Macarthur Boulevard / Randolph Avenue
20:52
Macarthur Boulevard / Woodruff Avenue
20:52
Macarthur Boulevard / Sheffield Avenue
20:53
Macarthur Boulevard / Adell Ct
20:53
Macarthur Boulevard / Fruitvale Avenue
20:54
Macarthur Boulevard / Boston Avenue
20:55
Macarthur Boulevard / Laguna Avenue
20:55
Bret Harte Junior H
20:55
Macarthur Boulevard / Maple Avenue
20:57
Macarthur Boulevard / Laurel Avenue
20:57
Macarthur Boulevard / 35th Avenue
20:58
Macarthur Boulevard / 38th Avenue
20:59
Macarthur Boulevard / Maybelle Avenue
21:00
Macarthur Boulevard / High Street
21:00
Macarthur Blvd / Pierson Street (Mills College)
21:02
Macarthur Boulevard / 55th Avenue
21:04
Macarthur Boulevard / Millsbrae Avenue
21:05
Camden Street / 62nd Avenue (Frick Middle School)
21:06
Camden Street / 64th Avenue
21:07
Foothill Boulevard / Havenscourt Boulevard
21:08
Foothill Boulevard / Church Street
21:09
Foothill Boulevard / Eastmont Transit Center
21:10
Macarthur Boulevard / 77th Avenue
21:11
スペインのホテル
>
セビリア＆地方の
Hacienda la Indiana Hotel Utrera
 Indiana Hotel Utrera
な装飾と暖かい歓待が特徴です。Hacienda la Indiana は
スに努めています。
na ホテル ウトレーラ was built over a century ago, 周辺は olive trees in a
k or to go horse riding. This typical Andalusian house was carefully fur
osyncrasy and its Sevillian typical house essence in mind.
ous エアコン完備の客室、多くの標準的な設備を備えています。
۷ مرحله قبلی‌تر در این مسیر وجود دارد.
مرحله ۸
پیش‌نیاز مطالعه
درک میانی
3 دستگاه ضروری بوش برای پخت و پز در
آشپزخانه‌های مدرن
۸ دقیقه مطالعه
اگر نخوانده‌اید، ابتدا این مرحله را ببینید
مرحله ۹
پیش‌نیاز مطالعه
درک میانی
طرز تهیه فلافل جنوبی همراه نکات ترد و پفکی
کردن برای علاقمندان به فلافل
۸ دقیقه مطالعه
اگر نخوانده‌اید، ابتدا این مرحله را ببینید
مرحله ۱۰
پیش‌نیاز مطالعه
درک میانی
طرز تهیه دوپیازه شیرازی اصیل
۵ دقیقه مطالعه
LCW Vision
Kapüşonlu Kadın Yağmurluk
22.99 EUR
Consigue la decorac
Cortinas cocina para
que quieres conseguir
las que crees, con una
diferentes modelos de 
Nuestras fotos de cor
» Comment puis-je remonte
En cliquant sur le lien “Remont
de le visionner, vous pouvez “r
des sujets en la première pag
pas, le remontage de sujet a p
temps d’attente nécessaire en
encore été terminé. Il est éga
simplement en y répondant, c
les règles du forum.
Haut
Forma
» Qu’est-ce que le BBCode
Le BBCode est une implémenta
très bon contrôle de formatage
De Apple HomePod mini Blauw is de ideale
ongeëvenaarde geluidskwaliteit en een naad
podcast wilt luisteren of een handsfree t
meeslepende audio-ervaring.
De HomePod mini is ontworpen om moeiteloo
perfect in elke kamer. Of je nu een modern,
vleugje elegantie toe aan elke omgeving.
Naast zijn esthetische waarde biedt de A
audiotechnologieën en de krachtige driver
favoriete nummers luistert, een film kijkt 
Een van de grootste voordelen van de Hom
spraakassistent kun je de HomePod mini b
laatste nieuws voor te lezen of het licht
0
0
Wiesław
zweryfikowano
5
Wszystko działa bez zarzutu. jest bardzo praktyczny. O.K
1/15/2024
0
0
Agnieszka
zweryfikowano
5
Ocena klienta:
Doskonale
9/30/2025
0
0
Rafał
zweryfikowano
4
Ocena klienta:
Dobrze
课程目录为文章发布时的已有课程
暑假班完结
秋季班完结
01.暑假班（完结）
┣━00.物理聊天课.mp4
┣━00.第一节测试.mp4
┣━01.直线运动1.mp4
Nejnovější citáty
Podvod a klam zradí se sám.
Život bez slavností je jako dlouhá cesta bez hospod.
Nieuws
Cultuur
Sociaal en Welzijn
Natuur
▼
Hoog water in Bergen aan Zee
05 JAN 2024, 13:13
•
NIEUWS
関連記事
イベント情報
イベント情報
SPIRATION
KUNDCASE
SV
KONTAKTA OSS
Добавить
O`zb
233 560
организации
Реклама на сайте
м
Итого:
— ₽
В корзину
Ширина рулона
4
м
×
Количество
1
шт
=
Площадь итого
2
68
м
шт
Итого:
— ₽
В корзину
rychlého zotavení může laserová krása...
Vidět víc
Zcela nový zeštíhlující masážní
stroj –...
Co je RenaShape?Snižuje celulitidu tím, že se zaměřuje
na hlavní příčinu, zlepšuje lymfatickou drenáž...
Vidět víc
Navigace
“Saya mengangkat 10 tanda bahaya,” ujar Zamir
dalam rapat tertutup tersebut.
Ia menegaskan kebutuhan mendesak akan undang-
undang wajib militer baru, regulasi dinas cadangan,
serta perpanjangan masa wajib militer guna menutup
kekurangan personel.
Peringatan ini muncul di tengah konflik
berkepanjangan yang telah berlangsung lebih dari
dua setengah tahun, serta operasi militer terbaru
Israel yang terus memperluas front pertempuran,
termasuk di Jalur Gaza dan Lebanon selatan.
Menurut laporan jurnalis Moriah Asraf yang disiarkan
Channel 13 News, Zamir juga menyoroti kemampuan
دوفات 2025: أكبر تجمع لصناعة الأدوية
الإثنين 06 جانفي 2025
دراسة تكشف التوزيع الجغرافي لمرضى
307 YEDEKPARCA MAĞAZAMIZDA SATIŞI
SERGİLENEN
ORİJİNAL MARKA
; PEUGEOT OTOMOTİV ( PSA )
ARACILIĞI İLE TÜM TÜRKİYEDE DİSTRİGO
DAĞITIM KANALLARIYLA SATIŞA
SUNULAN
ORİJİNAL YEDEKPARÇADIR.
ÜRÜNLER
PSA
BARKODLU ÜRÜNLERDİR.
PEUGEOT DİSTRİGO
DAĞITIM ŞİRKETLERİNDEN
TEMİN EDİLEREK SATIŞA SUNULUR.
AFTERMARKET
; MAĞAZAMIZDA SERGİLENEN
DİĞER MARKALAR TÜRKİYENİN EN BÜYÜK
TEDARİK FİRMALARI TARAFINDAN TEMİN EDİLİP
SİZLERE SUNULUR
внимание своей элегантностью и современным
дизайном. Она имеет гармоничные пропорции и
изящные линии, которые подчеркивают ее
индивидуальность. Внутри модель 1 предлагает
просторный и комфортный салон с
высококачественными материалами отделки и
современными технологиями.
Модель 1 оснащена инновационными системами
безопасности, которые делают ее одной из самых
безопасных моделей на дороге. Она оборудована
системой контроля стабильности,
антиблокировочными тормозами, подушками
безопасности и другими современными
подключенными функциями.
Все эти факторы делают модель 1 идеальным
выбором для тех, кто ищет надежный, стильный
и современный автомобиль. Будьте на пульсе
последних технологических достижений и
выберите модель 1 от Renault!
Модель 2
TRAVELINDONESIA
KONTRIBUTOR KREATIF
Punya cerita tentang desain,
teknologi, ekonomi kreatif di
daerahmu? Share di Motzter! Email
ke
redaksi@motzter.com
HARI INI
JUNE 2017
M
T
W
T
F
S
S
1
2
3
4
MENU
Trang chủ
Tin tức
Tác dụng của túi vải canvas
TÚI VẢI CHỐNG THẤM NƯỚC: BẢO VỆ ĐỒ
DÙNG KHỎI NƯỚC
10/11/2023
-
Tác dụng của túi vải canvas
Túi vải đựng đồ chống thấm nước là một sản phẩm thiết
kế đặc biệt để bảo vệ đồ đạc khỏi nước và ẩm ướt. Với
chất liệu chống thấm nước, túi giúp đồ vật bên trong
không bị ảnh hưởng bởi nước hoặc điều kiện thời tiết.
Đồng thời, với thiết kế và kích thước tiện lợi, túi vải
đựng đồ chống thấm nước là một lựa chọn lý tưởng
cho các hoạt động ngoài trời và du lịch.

#####

The problem:
Reproduce word for word the stretch from the start of the rows through the line containing "Macarthur Boulevard / 38th Avenue", including that line.

Answer for the task:
Macarthur Boulevard / Randolph Avenue
20:52
Macarthur Boulevard / Woodruff Avenue
20:52
Macarthur Boulevard / Sheffield Avenue
20:53
Macarthur Boulevard / Adell Ct
20:53
Macarthur Boulevard / Fruitvale Avenue
20:54
Macarthur Boulevard / Boston Avenue
20:55
Macarthur Boulevard / Laguna Avenue
20:55
Bret Harte Junior H
20:55
Macarthur Boulevard / Maple Avenue
20:57
Macarthur Boulevard / Laurel Avenue
20:57
Macarthur Boulevard / 35th Avenue
20:58
Macarthur Boulevard / 38th Avenue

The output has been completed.